On Nintendo's official HackerOne page, the company determined three main categories of activities it wants to prevent through the said platform. Theseare game application piracy, cheating through modification of game codes, and the spread of "inappropriate content to children."
However, not every reported issue may be eligible for a reward, which ranges from $100 to $20,000. Nintendo explained (through the same HackerOne page) that they reserve the right to determine the gravity of any identified vulnerability, if it is worthy to receive monetary reward and "how the reward amount is calculated."
"The reward amount depends on the importance of the information and the quality of the report.
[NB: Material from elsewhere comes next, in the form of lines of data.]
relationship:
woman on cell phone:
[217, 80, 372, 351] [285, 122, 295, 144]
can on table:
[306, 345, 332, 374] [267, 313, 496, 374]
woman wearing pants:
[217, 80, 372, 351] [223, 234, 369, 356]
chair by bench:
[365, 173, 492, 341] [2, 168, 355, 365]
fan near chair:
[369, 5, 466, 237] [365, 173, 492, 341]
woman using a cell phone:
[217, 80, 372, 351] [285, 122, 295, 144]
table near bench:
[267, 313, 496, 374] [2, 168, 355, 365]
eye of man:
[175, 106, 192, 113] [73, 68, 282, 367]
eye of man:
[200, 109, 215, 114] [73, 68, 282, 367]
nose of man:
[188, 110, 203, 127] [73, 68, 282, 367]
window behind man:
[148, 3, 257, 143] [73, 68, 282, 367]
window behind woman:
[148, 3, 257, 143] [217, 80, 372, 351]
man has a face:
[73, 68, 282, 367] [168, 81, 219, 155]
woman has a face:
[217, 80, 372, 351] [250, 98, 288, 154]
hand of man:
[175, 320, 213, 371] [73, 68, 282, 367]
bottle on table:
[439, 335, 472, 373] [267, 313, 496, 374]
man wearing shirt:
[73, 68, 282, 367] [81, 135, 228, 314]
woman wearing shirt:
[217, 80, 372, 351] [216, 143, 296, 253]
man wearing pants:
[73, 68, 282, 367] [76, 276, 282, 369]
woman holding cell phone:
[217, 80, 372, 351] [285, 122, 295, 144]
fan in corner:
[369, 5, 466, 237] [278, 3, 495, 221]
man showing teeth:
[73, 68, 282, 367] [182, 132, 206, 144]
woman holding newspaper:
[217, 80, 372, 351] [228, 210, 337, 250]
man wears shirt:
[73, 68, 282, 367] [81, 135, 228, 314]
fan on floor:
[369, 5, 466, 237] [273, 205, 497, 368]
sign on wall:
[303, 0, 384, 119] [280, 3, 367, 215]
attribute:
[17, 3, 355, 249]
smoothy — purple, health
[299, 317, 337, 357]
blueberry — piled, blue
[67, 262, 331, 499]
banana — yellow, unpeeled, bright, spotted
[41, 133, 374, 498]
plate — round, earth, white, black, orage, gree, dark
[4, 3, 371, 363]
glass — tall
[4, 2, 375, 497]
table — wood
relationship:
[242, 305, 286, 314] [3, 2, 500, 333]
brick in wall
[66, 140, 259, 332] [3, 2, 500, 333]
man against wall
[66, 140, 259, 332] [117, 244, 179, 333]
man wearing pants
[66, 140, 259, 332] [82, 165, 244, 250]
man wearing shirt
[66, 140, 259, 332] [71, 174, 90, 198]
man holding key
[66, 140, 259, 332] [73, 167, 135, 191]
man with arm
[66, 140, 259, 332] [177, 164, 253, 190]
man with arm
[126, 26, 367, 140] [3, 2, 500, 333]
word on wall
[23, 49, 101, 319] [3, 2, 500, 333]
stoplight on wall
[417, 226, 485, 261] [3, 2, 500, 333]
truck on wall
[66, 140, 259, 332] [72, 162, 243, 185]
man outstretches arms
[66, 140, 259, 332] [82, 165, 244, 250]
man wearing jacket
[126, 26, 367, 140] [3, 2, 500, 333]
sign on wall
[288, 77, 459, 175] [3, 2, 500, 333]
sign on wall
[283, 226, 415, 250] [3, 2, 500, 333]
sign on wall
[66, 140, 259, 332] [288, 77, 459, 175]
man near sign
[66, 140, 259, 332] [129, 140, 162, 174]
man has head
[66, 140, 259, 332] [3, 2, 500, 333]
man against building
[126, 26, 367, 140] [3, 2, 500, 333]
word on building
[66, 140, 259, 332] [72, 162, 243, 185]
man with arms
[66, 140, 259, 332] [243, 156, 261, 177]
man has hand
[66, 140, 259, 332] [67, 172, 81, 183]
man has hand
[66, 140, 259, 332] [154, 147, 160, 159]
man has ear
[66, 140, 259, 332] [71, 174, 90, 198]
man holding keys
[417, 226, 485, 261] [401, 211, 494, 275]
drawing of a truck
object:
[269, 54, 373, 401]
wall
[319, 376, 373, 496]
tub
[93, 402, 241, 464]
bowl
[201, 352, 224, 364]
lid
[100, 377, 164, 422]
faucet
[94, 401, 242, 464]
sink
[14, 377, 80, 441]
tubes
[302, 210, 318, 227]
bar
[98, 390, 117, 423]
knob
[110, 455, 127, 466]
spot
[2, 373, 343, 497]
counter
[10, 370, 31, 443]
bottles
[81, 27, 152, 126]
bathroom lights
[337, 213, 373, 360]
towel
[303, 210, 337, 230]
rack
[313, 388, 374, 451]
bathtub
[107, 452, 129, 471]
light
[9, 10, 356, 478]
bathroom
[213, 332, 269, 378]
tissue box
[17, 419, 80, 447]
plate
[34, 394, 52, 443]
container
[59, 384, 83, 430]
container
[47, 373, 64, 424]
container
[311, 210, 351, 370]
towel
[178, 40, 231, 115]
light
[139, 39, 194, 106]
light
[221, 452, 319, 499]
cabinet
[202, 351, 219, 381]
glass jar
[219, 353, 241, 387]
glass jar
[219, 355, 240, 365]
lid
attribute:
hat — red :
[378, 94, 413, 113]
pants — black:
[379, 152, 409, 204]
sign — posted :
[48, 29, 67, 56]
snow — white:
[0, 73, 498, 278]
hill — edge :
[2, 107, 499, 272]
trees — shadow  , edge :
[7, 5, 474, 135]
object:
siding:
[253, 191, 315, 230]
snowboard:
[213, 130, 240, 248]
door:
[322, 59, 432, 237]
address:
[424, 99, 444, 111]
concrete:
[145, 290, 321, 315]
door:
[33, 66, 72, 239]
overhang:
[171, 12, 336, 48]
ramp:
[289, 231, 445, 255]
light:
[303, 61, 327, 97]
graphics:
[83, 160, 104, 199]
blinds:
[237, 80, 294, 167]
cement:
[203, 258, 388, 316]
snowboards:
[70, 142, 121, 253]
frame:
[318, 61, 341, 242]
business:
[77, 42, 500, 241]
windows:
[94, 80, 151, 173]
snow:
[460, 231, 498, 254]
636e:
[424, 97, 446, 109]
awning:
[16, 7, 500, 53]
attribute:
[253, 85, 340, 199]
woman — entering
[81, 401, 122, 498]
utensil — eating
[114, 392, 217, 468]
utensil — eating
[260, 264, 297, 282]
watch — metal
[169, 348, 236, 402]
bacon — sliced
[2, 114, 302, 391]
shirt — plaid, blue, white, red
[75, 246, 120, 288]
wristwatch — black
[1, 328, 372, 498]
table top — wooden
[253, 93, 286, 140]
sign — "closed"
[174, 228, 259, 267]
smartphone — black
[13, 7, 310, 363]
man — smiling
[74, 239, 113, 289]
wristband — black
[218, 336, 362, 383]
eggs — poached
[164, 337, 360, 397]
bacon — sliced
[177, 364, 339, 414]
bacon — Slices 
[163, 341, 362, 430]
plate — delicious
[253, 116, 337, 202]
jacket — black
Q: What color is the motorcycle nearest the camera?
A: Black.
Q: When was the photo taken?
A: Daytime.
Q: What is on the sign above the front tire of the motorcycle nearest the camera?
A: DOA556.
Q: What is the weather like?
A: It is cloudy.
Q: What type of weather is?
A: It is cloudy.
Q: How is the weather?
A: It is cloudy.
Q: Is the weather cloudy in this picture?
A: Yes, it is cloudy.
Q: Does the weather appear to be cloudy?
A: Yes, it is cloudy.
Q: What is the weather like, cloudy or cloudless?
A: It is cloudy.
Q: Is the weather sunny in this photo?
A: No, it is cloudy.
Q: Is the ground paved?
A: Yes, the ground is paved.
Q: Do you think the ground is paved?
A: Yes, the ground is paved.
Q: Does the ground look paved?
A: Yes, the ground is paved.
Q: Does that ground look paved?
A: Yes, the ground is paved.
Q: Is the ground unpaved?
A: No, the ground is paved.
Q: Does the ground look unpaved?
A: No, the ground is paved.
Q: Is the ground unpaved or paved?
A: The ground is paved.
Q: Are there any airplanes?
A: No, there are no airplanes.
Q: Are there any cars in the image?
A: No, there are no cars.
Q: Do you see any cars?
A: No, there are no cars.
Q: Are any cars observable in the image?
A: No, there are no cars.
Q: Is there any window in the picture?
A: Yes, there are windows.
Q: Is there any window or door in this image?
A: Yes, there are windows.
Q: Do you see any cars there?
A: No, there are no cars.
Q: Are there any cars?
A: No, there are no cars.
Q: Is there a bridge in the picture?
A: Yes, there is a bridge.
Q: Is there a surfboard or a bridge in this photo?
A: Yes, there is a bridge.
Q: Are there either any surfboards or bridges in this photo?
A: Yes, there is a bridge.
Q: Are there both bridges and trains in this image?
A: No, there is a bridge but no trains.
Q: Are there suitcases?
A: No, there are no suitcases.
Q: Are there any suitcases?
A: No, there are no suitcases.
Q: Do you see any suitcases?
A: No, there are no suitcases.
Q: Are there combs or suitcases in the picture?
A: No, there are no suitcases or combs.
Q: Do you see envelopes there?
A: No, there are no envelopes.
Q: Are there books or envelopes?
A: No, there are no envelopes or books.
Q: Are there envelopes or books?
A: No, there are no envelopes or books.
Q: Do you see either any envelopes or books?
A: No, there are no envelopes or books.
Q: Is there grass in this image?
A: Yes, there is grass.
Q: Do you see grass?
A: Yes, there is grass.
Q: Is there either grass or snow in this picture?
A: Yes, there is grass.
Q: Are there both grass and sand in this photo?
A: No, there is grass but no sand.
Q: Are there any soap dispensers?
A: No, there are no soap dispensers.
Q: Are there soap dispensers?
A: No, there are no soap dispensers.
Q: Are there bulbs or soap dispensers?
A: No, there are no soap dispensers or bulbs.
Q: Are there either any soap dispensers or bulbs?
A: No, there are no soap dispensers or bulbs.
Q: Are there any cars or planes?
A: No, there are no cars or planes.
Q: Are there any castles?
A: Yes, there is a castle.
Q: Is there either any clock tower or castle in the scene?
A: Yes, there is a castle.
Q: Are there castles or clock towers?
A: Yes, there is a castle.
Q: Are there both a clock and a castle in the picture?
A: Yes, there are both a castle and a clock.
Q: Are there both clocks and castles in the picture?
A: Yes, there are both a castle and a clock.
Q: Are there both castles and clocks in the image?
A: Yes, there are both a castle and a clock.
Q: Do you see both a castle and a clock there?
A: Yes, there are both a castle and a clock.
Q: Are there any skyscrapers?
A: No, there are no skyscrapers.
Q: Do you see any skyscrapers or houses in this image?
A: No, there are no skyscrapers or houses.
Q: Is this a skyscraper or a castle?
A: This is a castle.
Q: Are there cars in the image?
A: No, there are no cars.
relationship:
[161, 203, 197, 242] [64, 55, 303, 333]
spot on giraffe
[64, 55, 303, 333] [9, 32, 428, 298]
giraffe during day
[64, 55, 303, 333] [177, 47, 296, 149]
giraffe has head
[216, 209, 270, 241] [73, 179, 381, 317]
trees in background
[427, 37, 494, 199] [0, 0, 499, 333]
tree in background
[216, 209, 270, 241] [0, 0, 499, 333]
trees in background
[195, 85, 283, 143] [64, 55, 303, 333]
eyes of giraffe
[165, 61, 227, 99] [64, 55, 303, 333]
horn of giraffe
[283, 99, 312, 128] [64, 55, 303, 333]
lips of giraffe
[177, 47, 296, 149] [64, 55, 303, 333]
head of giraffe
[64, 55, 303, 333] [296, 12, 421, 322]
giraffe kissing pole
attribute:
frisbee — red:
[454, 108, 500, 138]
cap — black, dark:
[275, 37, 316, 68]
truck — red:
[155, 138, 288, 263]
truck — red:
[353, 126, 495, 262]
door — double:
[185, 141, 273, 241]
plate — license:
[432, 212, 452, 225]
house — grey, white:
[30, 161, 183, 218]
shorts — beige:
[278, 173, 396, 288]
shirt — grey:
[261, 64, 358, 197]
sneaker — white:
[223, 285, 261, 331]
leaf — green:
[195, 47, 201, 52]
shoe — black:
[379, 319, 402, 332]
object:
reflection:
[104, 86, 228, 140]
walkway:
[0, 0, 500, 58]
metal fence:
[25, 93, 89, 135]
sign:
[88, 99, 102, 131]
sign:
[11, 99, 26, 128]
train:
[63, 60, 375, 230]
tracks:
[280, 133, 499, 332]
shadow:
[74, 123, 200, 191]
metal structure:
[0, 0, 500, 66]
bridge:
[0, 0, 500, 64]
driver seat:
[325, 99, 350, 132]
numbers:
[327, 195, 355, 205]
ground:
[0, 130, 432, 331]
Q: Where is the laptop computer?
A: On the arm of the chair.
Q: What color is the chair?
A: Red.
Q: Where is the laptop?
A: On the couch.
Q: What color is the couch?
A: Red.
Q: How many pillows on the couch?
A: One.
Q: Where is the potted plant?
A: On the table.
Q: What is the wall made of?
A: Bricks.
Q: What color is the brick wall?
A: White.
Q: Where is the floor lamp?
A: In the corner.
In general, the importance of the information is higher if the vulnerability is severe, easy-to-exploit, etc," Nintendo further explained.
A security researcher's report gets the chance to be evaluated as "high quality" if they can also present a "proof of concept" and "functional exploit code." However, even without those, Nintendo still encourages everyone to submit reports provided that the said paperwork will follow within three weeks.
As of writing, the Nintendo HackerOne page says the company has rewarded three researchers with bounty in the last few days.
This bounty scheme has been used by several other big companies to enlist hackers' help in learning about vulnerabilities and exploits. For example, it was revealed last month that an Indian security analyst named Anand Prakash had discovered a potential code exploit that could have given everyone free Uber rides forever. The said issue has been resolved and Prakash was reportedly rewarded $5,000.